YAYI2-30B
Property | Value |
---|---|
Parameter Count | 30 Billion |
Architecture | Transformer (64 layers, 64 heads) |
Context Length | 4096 tokens |
Training Data | 2.65T tokens (multilingual) |
License | Apache-2.0 (code) / Custom (model) |
Paper | arXiv:2312.14862 |
What is YAYI2-30B?
YAYI2-30B is a state-of-the-art large language model developed by Wenge Technology, representing a significant advancement in multilingual AI capabilities. The model is built on a sophisticated Transformer architecture and has been pretrained on an extensive dataset of 2.65 trillion tokens across multiple languages.
Implementation Details
The model features a robust architecture with 64 transformer layers, 64 attention heads, and a hidden size of 7168. It uses a vocabulary size of 81,920 tokens and supports a context length of 4096 tokens. Implementation requires significant computational resources, with a minimum of 80GB GPU memory for inference.
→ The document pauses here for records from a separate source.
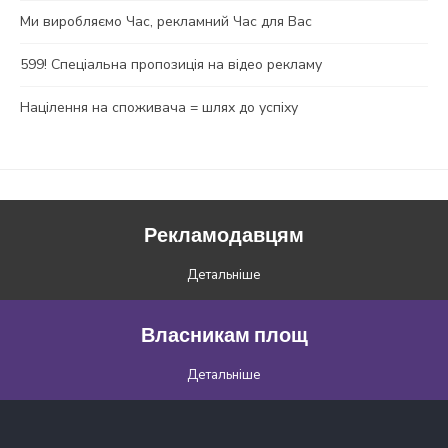
Ми виробляємо Час, рекламний Час для Вас
599! Спеціальна пропозиція на відео рекламу
Націлення на споживача = шлях до успіху
Рекламодавцям
Детальніше
Власникам площ
Детальніше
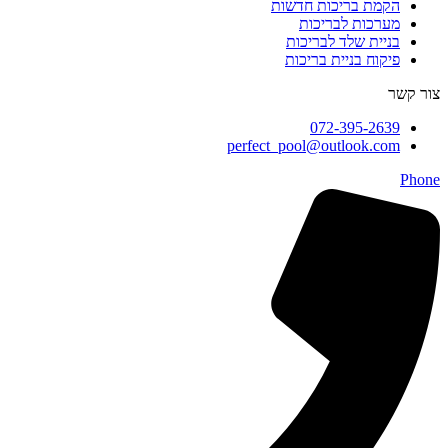
הקמת בריכות חדשות
מערכות לבריכות
בניית שלד לבריכות
פיקוח בניית בריכות
צור קשר
072-395-2639
perfect_pool@outlook.com
Phone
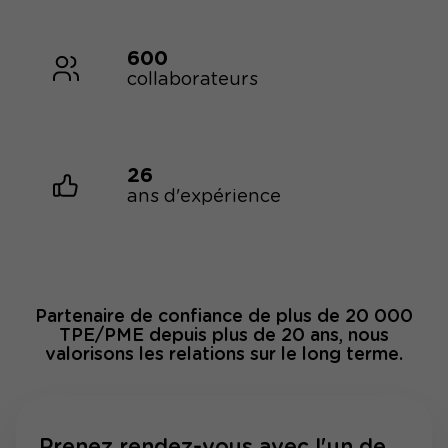
600
collaborateurs
26
ans d'expérience
Partenaire de confiance de plus de 20 000
TPE/PME depuis plus de 20 ans, nous
valorisons les relations sur le long terme.
Prenez rendez-vous avec l'un de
- Advanced transformer architecture optimized for multilingual processing
- Comprehensive training across diverse datasets
- Supports both base and chat versions
- Implements human feedback reinforcement learning for better alignment
Core Capabilities
- Strong performance on knowledge benchmarks (80.5% on MMLU)
- Excellence in mathematical reasoning (71.2% on GSM8K)
- Superior code generation capabilities (53.1% on HumanEval)
- Robust multilingual understanding and generation
- Advanced logical reasoning and problem-solving abilities
Frequently Asked Questions
Q: What makes this model unique?
YAYI2-30B stands out for its exceptional performance across multiple benchmarks, particularly in knowledge testing and mathematical reasoning. It achieves state-of-the-art results among similar-sized models, especially in MMLU (80.5%) and CMMLU (84.0%).
Q: What are the recommended use cases?
The model is well-suited for a wide range of applications including multilingual text generation, mathematical problem-solving, code generation, and complex reasoning tasks. It's particularly effective for scenarios requiring deep knowledge understanding and logical reasoning.